→ TASK TO CARRY OUT
Echo the data word for word, beginning with its very first line and stopping after the line that contains "d’achat personnalisée, notre site utilise".

[Excerpts from a dataset]

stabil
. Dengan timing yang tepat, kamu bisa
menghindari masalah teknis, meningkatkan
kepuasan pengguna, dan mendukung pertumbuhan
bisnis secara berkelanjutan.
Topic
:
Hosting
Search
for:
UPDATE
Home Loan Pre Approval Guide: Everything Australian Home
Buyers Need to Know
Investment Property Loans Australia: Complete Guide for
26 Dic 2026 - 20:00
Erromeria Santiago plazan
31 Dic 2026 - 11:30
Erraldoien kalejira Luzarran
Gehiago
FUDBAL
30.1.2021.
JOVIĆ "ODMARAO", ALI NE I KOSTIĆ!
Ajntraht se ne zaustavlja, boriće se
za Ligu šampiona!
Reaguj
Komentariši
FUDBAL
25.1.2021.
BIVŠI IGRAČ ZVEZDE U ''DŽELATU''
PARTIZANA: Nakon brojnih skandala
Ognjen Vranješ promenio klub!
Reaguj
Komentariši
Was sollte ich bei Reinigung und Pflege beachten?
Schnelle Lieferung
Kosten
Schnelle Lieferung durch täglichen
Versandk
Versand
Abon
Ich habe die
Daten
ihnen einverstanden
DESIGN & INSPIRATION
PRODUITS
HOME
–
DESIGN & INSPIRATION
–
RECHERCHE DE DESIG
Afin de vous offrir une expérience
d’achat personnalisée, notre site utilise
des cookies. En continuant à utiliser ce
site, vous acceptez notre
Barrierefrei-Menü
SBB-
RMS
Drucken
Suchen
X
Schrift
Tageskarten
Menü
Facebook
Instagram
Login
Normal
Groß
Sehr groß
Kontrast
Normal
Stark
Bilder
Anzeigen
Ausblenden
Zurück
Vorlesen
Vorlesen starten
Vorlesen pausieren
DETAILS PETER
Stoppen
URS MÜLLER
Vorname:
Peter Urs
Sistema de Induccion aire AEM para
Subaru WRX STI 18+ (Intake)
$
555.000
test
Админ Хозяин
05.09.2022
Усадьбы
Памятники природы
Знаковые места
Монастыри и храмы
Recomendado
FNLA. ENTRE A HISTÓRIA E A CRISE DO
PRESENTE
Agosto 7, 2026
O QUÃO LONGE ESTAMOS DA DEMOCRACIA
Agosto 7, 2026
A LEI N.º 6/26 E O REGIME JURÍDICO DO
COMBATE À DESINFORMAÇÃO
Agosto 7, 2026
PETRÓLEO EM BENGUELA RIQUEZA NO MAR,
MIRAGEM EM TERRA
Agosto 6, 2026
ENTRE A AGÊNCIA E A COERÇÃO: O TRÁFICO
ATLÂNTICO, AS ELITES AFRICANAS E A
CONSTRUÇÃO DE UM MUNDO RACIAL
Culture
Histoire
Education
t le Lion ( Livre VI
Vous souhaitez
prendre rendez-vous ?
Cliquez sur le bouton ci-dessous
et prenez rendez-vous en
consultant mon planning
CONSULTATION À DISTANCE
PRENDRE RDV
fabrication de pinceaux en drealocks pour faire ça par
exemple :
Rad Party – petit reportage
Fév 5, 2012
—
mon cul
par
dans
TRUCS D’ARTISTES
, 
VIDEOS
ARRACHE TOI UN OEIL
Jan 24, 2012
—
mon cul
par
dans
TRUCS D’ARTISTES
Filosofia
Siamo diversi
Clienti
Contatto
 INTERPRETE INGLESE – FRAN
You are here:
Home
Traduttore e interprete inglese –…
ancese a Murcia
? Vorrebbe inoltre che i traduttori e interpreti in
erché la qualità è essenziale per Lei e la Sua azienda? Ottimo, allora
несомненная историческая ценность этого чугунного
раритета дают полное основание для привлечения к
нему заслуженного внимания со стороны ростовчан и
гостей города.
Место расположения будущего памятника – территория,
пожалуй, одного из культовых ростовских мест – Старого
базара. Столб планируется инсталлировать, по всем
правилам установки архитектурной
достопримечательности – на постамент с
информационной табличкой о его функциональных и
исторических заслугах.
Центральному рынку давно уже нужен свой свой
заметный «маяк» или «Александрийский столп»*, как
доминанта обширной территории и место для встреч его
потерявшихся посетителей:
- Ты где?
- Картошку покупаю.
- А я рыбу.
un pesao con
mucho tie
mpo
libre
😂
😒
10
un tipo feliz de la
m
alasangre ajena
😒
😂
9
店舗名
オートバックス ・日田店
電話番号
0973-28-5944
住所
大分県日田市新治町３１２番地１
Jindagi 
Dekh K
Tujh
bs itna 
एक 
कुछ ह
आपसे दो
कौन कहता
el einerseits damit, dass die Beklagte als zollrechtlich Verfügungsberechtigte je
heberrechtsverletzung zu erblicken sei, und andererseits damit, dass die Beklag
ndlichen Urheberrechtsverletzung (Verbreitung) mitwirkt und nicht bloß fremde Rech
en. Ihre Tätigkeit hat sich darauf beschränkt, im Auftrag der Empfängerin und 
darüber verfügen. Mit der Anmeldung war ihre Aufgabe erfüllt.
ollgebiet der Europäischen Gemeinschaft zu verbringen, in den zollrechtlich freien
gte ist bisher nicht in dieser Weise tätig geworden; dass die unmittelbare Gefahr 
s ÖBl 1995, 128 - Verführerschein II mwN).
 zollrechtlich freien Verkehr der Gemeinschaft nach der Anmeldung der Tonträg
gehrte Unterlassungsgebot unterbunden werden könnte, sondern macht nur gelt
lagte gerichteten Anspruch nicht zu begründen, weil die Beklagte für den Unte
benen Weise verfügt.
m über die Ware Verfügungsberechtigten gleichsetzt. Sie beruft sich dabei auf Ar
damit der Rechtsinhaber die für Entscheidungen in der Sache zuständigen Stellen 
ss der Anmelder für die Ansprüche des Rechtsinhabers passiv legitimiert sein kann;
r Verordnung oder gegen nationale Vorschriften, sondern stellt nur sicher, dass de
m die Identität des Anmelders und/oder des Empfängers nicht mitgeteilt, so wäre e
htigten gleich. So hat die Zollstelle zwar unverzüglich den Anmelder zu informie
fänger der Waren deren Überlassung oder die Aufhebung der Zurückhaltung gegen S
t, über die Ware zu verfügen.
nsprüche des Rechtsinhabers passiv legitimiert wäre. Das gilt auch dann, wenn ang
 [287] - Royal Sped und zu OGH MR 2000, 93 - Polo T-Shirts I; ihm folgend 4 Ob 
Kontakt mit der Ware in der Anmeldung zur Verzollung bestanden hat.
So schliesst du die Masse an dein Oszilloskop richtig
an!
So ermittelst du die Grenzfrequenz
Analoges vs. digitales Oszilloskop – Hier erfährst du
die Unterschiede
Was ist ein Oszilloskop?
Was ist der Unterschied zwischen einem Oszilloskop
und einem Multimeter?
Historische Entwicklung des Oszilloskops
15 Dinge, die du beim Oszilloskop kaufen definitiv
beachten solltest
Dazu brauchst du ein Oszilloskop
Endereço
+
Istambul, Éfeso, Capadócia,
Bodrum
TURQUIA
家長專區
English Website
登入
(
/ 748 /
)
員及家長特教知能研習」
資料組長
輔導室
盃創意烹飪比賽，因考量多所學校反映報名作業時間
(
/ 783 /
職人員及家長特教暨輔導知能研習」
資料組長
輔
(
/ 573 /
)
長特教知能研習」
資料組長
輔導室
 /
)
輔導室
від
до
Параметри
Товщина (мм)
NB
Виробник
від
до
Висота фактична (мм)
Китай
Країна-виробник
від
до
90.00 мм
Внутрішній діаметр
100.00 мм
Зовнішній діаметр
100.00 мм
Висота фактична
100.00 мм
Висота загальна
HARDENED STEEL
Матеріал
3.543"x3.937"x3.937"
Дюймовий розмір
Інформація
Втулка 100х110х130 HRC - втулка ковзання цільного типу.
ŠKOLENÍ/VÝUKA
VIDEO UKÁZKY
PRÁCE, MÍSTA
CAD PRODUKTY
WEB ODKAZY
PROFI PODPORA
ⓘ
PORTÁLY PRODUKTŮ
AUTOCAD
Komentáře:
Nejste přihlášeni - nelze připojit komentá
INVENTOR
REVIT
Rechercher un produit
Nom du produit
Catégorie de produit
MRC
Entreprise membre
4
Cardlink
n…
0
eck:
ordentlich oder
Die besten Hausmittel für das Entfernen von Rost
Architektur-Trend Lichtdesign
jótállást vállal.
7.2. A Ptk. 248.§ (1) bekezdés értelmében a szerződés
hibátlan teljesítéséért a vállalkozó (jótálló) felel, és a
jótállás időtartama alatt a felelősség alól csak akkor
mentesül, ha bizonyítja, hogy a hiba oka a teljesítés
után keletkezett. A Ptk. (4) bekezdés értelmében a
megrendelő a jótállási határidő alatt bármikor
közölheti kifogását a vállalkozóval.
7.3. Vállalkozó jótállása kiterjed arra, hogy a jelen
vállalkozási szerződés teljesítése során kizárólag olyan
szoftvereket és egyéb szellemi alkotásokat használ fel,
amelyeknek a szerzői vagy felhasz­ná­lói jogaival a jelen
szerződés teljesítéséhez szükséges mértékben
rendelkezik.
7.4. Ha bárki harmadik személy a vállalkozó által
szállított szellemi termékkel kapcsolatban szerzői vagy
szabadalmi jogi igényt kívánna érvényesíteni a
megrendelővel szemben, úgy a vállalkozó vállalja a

→ WORKED SOLUTION
stabil
. Dengan timing yang tepat, kamu bisa
menghindari masalah teknis, meningkatkan
kepuasan pengguna, dan mendukung pertumbuhan
bisnis secara berkelanjutan.
Topic
:
Hosting
Search
for:
UPDATE
Home Loan Pre Approval Guide: Everything Australian Home
Buyers Need to Know
Investment Property Loans Australia: Complete Guide for
26 Dic 2026 - 20:00
Erromeria Santiago plazan
31 Dic 2026 - 11:30
Erraldoien kalejira Luzarran
Gehiago
FUDBAL
30.1.2021.
JOVIĆ "ODMARAO", ALI NE I KOSTIĆ!
Ajntraht se ne zaustavlja, boriće se
za Ligu šampiona!
Reaguj
Komentariši
FUDBAL
25.1.2021.
BIVŠI IGRAČ ZVEZDE U ''DŽELATU''
PARTIZANA: Nakon brojnih skandala
Ognjen Vranješ promenio klub!
Reaguj
Komentariši
Was sollte ich bei Reinigung und Pflege beachten?
Schnelle Lieferung
Kosten
Schnelle Lieferung durch täglichen
Versandk
Versand
Abon
Ich habe die
Daten
ihnen einverstanden
DESIGN & INSPIRATION
PRODUITS
HOME
–
DESIGN & INSPIRATION
–
RECHERCHE DE DESIG
Afin de vous offrir une expérience
d’achat personnalisée, notre site utilise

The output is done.